# First impressions Monitor11 Series 7



## bambino (Feb 21, 2010)

So i picked up a pair of the new 11's today and can't say enough how excited i was to test out the new lineup then after i had them hooked up i was in for utter disapointment.
If your looking for reference level forget about it as the speakers have shocked me with what they do not offer as oposed to the old line. 
I will be returning them come monday after i get off work.
I am quite surprised as to the quality i have encounterd because Paradigm has been my only speaker of choice for for nearly 20 years. Guess it's time to start searching out other brands. :rolleyesno:


----------



## Jungle Jack (Jul 28, 2009)

Hello,
Huge congratulations on the new Speakers. Paradigm has really been on a roll. 
Cheers,
JJ


----------



## bambino (Feb 21, 2010)

what do you mean by a roll? i am very disapointed, compared to old 11's. very.


----------



## phreak (Aug 16, 2010)

So, I should hang on to my V.6 setup?


----------



## Jungle Jack (Jul 28, 2009)

I was quite impressed with the latest Signature Series and they really exceeded my expectations. As for the previous Monitor 11's, I did not audition them. However, I really have not come across a Paradigm Speaker that I have not found to be enjoyable.


----------



## Jungle Jack (Jul 28, 2009)

phreak said:


> So, I should hang on to my V.6 setup?


Hello,
The V.7's are quite impressive and the new Tweeter looks to be amazing. I still think the V.6's are well engineered Speakers. It is interesting that the Monitor 11 V.7 is the same size as the Monitor 9 V.6. That being said the V.7 is a 5 Driver Design while the V.6 is a 4 Driver Design.

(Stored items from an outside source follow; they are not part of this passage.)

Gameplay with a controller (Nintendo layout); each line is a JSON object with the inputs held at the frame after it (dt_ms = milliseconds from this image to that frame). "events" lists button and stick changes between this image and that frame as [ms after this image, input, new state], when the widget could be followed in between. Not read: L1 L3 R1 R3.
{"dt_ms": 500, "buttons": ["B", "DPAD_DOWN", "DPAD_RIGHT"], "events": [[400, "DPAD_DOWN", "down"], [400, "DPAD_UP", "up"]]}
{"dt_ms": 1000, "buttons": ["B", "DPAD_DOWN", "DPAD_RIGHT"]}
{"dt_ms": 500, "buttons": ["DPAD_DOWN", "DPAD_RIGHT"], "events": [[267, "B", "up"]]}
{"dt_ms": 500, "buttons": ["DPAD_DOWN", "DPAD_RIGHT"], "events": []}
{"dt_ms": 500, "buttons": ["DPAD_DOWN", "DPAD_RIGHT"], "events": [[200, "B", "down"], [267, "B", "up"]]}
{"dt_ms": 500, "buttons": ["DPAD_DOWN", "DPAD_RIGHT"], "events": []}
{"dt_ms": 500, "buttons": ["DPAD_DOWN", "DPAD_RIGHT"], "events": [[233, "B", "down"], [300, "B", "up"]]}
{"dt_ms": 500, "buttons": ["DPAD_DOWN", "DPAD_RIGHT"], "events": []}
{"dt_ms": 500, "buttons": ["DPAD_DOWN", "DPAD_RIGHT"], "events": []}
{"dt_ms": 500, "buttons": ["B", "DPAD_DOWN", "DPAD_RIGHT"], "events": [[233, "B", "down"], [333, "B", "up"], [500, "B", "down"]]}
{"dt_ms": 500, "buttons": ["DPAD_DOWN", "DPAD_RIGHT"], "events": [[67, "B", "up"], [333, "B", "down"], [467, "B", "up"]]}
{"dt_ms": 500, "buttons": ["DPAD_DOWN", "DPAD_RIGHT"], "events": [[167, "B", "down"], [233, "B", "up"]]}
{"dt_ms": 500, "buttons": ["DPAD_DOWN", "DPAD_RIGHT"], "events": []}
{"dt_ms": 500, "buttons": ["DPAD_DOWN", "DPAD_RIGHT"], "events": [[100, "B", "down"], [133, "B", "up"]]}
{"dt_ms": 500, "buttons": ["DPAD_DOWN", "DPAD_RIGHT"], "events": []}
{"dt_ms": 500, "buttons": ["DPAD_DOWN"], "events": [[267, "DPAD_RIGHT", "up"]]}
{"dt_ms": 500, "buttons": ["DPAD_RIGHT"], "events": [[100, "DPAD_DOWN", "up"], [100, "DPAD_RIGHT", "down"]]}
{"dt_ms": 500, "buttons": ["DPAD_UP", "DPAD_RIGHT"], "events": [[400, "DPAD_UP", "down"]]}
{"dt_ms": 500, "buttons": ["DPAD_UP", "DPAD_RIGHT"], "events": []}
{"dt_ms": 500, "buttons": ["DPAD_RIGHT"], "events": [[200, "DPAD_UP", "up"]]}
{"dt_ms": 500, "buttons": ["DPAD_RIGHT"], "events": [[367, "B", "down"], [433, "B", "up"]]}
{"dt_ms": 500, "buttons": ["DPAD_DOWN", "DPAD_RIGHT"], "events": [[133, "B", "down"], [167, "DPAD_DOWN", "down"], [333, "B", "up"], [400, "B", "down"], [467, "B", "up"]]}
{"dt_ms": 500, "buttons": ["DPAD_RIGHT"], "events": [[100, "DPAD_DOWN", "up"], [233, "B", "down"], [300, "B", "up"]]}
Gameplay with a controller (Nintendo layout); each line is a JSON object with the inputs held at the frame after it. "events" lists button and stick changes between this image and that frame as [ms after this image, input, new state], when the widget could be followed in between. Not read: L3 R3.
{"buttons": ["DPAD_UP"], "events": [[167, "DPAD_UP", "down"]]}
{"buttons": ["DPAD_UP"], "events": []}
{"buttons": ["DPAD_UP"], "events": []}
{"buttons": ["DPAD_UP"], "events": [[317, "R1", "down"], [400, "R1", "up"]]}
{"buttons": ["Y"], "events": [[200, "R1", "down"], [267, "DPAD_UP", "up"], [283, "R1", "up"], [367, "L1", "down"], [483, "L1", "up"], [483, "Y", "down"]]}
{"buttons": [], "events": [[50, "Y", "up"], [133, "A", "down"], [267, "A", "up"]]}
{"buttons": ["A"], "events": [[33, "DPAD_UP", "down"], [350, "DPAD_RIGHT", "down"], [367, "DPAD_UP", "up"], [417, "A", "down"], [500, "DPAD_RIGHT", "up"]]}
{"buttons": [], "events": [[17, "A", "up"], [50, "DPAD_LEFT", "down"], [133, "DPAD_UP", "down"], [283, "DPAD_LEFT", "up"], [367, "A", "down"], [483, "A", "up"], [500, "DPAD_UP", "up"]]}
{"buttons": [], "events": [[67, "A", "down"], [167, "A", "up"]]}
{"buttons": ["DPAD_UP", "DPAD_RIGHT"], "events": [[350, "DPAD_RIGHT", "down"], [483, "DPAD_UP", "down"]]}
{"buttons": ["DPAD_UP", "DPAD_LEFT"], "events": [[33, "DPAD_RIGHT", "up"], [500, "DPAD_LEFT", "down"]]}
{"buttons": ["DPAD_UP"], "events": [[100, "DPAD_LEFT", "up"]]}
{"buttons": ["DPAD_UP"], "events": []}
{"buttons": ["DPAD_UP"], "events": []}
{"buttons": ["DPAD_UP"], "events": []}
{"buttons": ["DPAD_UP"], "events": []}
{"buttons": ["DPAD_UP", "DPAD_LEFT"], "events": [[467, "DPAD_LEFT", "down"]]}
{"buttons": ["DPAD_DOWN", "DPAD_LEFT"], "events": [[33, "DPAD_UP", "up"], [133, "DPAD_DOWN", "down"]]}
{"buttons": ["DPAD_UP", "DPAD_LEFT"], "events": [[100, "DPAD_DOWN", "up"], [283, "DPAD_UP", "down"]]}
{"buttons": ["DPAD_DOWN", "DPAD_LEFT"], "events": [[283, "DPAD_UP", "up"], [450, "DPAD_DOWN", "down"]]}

You were obviously impressed when you purchased your Paradigms and nothing has changed. Many people loved the V.6 Monitors including a fantastic Review by Soundstage:http://www.hometheatersound.com/equipment/paradigm_monitor11v6_cc390v6_adp390v6_ultracube12.htm
Cheers,
JJ


----------



## bambino (Feb 21, 2010)

phreak said:


> So, I should hang on to my V.6 setup?


Absolutely:T.


----------



## bambino (Feb 21, 2010)

Jungle Jack said:


> While Bambino might not care for the V.6's, many people did and they got a fantastic Review by Soundstage:http://www.hometheatersound.com/equipment/paradigm_monitor11v6_cc390v6_adp390v6_ultracube12.htm
> Cheers,
> JJ


It's not the V.6's that i'm dissapointed with it's the Series 7 Monitor11's that have disapointed me as to the origional V.6 that i origionaly started off with.


----------



## bambino (Feb 21, 2010)

The V.6 monitor11's are at the utmost of there game as opposed to the new series 7 11's that Paradigm has put into production, it's hard for me to imagine that such a great company would produce a product that hardly compares to there lower end items in the same series lineup.:huh:

With the previous 11's i couldn't get enough of how great they sound but with the series7 it makes me glad to still have the old version on hand, i did several side by side comparisons with the several amps i have on hand (XPA1, XPA5, UPA5) and have found that none of them will make the series7 sound like the previous version of the 11's.


----------



## BrianAbington (Mar 19, 2008)

Might I recommend the Klipsch Heritage series?


----------



## tcarcio (Jun 27, 2007)

Maybe they just need some break in time. How long can you keep them before you have to return them. If you have 30 day's then you might want to give them some time and see how they sound after they break in. Just a thought.


----------



## bambino (Feb 21, 2010)

BrianAbington said:


> Might I recommend the Klipsch Heritage series?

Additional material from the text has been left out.